# Trip Hazard solutions?



## Impulsebimmer (Oct 22, 2012)

So I have a split level house that has the front stairs come down to a pad and then there is another step from the pad down to the driveway. This final step is dark and often missed by the younger/more excited/more frightened TOT's ending up in a few falls and spilled candy.

I have searched for a creative way to light or otherwise mark the step but haven't found any. (Short of throwing some glow-in-the-dark sticks in front of the step.)

Links or suggestions, please?

Thanks,
Trevor


----------



## DynomiteDaniel (Apr 3, 2012)

they have bones that light up at Walgreens. Try that.


----------



## RoxyBlue (Oct 6, 2008)

We have a similar set up, only with just two steps that could pose a hazard on the way to and from the front door. We did try glow sticks one year, and some enterprising ToT picked them up thinking someone had just dropped them.

We have a graveyard display, so we've used lighted skulls and lanterns to help illuminate the steps. We also routinely place a gargoyle garden statue next to the step most apt to cause a problem, so it acts as a visual marker. Glow tape (like that which is used in theaters to mark prop locations on a stage) might be a good option for you.

We do leave our front porch light on so people approaching the door can't see me lurking inside a darkened house It has the added benefit of lighting the step closest to the door.


----------



## Impulsebimmer (Oct 22, 2012)

DynomiteDaniel said:


> they have bones that light up at Walgreens. Try that.


That would work out well as I have a graveyard set up in the front yard... However; I do not have a lot faith in the local teenage/early twenties population and worry that the props would 'walk' away during the evening...



RoxyBlue said:


> We have a similar set up, only with just two steps that could pose a hazard on the way to and from the front door. We did try glow sticks one year, and some enterprising ToT picked them up thinking someone had just dropped them.
> 
> We have a graveyard display, so we've used lighted skulls and lanterns to help illuminate the steps. We also routinely place a gargoyle garden statue next to the step most apt to cause a problem, so it acts as a visual marker. Glow tape (like that which is used in theaters to mark prop locations on a stage) might be a good option for you.
> 
> We do leave our front porch light on so people approaching the door can't see me lurking inside a darkened house It has the added benefit of lighting the step closest to the door.
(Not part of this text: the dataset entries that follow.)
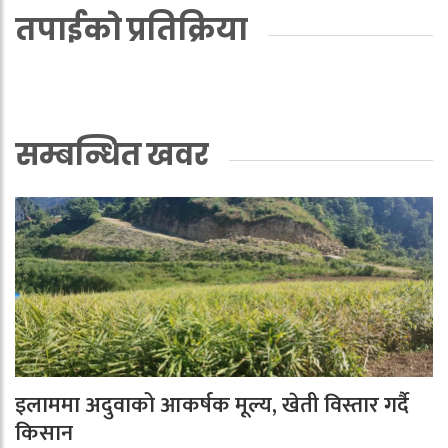
तपाईको प्रतिक्रिया
सम्बन्धित खवर
इलाममा अदुवाको आकर्षक मूल्य, खेती विस्तार गर्दै
किसान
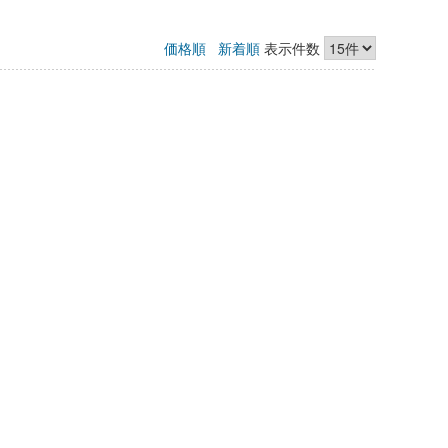
価格順
新着順
表示件数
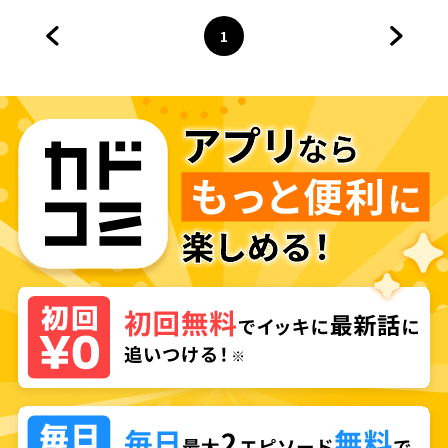
1
前のページへ
ページ
へ
次のペ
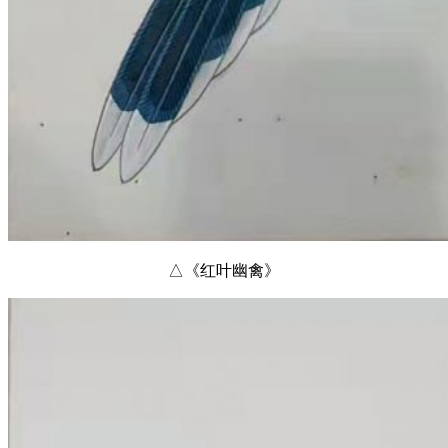
△《红叶幽禽》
LOL; sounds just like my house... I have a blue light over the front porch and two orange lights over the driveway, but due to the landscaping this one step is hidden in shadows. I like the glow tape (engineer tape, as we called it in the military) but I live north of Seattle... It rains. Constantly. Would the tape hold when it gets wet?

Maybe using a lighted prop of larger size (not easily carried off) to mark the step will be the best option.

Thanks.


----------



## RoxyBlue (Oct 6, 2008)

Glow tape is durable, but rain will not be its friend - excessive moisture will cause it to peel up.
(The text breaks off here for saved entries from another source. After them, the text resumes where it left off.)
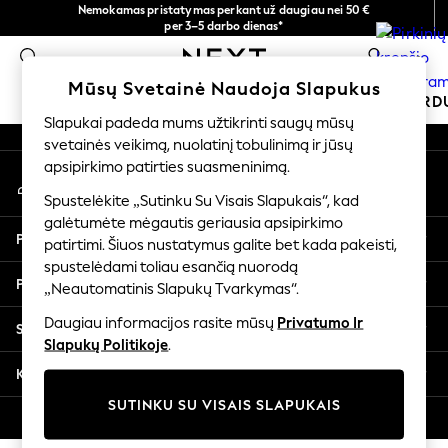
Nemokamas pristatymas perkant už daugiau nei 50 €
An error occurred on client
per 3–5 darbo dienas*
Dabar galite apsipirkti lietuvių kalba!
0
Mūsų socialiniai tinklai
Mūsų Svetainė Naudoja Slapukus
MOKYKLINĖ APRANGA
ŠVENTINĖ PAR
Slapukai padeda mums užtikrinti saugų mūsų
svetainės veikimą, nuolatinį tobulinimą ir jūsų
SCHOOLWEAR
apsipirkimo patirties suasmeninimą.
Mano paskyra
All Boys Schoolwear
Prisijunkite prie savo paskyros
Shoes
Spustelėkite „Sutinku Su Visais Slapukais“, kad
galėtumėte mėgautis geriausia apsipirkimo
Trousers
Pagalba
patirtimi. Šiuos nustatymus galite bet kada pakeisti,
Shorts
spustelėdami toliau esančią nuorodą
Shirts
Privatumas ir teisinė informacija
„Neautomatinis Slapukų Tvarkymas“.
Polo Shirts
Sweatshirts & Jumpers
Daugiau informacijos rasite mūsų
Privatumo Ir
Skyriai
Coats & Jackets
Slapukų Politikoje
.
Underwear
Kitos paslaugos
Socks
SUTINKU SU VISAIS SLAPUKAIS
Multipacks
© 2026 „Next Germany GmbH“. Visos teisės saugomos.
All Boys Sport & Swimwear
Another option is to use a small LED flashlight. We use these flashlights (bought whenever we can get a pack on sale) to highlight individual props in our yard. They can be mounted in blocks of wood painted black and set a few feet back from the items you want to light up (in this case, the step). They have the advantage of being very portable and relatively inconspicuous. A single flashlight should give you sufficient light for safety without being overpowering.


----------



## Impulsebimmer (Oct 22, 2012)

RoxyBlue said:


> Glow tape is durable, but rain will not be its friend - excessive moisture will cause it to peel up.
> 
> Another option is to use a small LED flashlight. We use these flashlights (bought whenever we can get a pack on sale) to highlight individual props in our yard. They can be mounted in blocks of wood painted black and set a few feet back from the items you want to light up (in this case, the step). They have the advantage of being very portable and relatively inconspicuous. A single flashlight should give you sufficient light for safety without being overpowering.
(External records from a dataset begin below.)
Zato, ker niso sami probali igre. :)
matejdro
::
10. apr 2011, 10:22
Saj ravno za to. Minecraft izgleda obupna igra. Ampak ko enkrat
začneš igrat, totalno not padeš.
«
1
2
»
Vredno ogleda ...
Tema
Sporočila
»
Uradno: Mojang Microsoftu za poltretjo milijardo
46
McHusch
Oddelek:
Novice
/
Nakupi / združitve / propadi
That would work! Thank you.


----------



## debbietrs (Oct 9, 2012)

Might work...glow sticks opened and poured on stairs.


----------



## fontgeek (Jul 24, 2006)

Glow tape covered with clear packing tape to make it more durable with bad weather, you might also look at reflective tape. It works great if there is any light in the area.
Another alternative is glow in the dark paint and paint a message, beyond that, a two sided stop sign at each step to help warn the walkers. The red octagon with the message "Watch Your Step" on both sides placed at each step, or maybe some adhesive backed LEDs put on the kick-board of each step so that they will look like pairs of eyes. They will definitely stick out (visually) and will also help illuminate the step. 
.


----------



## jaege (Aug 23, 2009)

I use home made pvc/glue stick candles like these. I make them so that they are 120 volt and have to be pulgged in. I sit at least one on all my steps. They add enough light to show the way and fit the decor. Since they plug in they are hard to snatch up. Cheap and easy to make too.


----------



## debbie5 (Mar 2, 2007)

I use two things: I buy the BIG glowsticks and Scotch tape them underneath the rim of each step, as well as underneath the handrail. They put out a surprisingly bright light. I also use battery operated candles on the other edge (not by the handrail) of the step. While the candles are an investment, at least I can reuse them from year to year. Though if you time it right, you can buy them cheaply (I got mine for 75 cents each at an after Xmas sale.. I've used them for 8 years). 

Dollar store domed, press-to-light night/closet lights are also good...I've used those too. 

That glowstick goo on the stairs idea will just make them slippery & get glow goo all over the place: shoes, the floor...not a good idea.


----------